(SUPPLIED DATA)

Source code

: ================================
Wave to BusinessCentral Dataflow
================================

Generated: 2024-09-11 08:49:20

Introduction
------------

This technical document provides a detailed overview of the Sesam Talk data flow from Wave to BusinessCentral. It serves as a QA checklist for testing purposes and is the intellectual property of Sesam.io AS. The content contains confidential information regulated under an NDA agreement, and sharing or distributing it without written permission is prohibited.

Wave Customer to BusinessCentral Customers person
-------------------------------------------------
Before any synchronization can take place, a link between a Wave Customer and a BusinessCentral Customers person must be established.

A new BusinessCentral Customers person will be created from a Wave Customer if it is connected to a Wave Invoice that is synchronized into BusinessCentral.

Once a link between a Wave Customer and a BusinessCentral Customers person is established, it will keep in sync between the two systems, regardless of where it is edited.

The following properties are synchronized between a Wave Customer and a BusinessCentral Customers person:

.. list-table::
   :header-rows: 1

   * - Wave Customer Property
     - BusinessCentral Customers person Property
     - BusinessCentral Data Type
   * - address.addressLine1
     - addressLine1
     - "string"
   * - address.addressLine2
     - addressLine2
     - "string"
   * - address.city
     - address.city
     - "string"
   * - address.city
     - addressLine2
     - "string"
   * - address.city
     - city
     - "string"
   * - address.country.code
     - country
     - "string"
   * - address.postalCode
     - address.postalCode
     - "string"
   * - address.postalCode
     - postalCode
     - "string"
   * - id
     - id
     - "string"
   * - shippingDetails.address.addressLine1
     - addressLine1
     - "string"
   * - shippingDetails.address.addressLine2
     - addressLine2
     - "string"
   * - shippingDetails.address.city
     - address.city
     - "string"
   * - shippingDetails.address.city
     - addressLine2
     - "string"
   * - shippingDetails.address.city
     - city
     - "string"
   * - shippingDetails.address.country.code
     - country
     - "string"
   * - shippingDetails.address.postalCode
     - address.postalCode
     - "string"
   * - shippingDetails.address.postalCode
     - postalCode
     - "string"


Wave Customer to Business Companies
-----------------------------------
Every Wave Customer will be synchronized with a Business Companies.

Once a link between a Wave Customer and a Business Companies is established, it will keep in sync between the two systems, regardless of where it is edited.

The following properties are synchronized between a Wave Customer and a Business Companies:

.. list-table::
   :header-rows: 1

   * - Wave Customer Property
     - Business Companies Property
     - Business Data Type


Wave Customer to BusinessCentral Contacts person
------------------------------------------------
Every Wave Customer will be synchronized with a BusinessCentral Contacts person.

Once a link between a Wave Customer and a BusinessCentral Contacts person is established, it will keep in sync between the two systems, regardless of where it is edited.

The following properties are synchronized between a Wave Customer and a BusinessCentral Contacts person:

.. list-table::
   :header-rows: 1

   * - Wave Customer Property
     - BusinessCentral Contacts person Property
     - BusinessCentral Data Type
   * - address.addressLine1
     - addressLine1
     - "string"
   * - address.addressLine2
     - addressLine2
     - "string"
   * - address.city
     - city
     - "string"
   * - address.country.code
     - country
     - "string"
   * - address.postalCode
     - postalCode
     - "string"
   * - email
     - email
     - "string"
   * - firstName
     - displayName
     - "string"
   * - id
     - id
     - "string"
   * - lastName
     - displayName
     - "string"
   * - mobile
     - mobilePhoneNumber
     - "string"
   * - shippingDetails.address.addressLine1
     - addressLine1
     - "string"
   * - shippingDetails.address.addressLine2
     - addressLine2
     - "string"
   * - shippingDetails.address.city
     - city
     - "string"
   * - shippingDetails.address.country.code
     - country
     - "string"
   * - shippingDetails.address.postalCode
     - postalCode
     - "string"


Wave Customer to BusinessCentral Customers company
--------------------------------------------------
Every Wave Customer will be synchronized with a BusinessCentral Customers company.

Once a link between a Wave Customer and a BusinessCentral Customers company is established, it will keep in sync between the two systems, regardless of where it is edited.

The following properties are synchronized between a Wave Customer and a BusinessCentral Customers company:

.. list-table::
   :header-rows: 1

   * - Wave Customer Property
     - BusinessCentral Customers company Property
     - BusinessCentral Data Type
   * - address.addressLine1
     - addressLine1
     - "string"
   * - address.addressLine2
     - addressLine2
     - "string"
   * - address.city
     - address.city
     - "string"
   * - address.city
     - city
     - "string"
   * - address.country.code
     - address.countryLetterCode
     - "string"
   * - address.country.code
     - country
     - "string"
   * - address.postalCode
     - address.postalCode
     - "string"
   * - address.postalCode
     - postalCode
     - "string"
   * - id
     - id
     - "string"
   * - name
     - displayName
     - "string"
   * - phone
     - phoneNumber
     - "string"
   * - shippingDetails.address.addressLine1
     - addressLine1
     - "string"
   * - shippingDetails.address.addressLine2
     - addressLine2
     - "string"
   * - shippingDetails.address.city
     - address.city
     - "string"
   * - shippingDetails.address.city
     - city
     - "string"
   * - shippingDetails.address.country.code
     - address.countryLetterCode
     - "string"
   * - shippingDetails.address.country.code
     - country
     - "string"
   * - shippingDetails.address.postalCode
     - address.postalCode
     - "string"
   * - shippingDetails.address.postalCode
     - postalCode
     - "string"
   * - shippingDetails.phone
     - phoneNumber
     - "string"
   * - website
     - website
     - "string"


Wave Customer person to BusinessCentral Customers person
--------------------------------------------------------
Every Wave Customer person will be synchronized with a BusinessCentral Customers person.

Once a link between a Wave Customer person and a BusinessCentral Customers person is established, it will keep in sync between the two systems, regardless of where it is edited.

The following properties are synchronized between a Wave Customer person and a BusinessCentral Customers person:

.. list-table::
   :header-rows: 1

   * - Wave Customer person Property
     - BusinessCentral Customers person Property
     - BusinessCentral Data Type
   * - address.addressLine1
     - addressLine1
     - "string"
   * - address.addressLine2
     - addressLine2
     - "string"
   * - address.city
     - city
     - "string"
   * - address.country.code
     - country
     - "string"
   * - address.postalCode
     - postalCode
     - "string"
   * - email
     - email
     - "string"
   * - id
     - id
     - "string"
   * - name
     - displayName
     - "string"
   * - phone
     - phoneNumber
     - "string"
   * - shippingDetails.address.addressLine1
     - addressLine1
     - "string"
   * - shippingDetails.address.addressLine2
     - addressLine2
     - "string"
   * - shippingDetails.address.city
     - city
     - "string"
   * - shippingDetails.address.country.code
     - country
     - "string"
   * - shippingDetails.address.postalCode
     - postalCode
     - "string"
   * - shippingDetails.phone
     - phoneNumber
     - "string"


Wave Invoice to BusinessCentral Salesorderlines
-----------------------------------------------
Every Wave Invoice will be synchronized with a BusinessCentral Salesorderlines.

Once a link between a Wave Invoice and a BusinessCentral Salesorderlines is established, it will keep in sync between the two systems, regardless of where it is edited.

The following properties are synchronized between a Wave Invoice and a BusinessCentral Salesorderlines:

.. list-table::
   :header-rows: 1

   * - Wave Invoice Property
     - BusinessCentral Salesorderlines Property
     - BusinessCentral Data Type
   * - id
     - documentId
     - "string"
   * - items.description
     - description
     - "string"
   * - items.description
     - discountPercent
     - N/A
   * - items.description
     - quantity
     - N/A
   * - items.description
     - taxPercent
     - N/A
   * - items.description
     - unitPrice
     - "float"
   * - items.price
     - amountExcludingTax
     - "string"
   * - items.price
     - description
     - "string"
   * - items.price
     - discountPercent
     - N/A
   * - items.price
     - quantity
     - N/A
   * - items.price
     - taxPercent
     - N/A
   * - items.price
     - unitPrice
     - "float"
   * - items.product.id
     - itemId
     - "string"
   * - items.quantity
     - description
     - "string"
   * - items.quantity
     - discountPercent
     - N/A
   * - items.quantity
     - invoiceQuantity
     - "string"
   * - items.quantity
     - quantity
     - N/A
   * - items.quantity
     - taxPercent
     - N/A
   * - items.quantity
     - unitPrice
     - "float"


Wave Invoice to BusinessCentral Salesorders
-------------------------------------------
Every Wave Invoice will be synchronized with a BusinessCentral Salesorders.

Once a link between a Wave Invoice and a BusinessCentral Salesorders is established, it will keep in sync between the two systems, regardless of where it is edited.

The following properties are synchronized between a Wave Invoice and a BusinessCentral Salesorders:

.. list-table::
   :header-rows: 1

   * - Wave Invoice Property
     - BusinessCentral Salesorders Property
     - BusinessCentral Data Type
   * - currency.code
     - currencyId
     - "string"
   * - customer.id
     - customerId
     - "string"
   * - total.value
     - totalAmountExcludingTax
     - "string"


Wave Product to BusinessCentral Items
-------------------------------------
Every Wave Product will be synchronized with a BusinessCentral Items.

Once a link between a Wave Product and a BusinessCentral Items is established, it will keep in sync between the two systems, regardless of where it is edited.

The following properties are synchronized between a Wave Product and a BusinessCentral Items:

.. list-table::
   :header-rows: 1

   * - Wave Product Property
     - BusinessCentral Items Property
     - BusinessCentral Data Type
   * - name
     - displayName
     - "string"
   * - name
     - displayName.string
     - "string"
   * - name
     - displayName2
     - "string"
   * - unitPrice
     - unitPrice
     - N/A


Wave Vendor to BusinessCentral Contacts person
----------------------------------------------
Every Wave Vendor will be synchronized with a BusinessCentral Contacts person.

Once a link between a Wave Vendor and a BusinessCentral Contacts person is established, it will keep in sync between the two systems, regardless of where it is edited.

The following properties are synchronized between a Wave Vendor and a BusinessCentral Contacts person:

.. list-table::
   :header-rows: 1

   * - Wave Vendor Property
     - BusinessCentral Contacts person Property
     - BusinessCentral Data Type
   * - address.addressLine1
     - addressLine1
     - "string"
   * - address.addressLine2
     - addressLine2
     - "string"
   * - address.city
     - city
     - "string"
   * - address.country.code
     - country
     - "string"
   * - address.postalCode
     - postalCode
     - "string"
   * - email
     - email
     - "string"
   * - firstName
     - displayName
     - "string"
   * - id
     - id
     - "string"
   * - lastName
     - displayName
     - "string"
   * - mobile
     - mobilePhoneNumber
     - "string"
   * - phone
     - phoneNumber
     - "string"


(End SUPPLIED DATA)

■ **WHAT IS EXPECTED**
Search the data above for the word "from". Copy each line it is in.

■ **REPLY TO THE TASK**
This technical document provides a detailed overview of the Sesam Talk data flow from Wave to BusinessCentral. It serves as a QA checklist for testing purposes and is the intellectual property of Sesam.io AS. The content contains confidential information regulated under an NDA agreement, and sharing or distributing it without written permission is prohibited.
A new BusinessCentral Customers person will be created from a Wave Customer if it is connected to a Wave Invoice that is synchronized into BusinessCentral.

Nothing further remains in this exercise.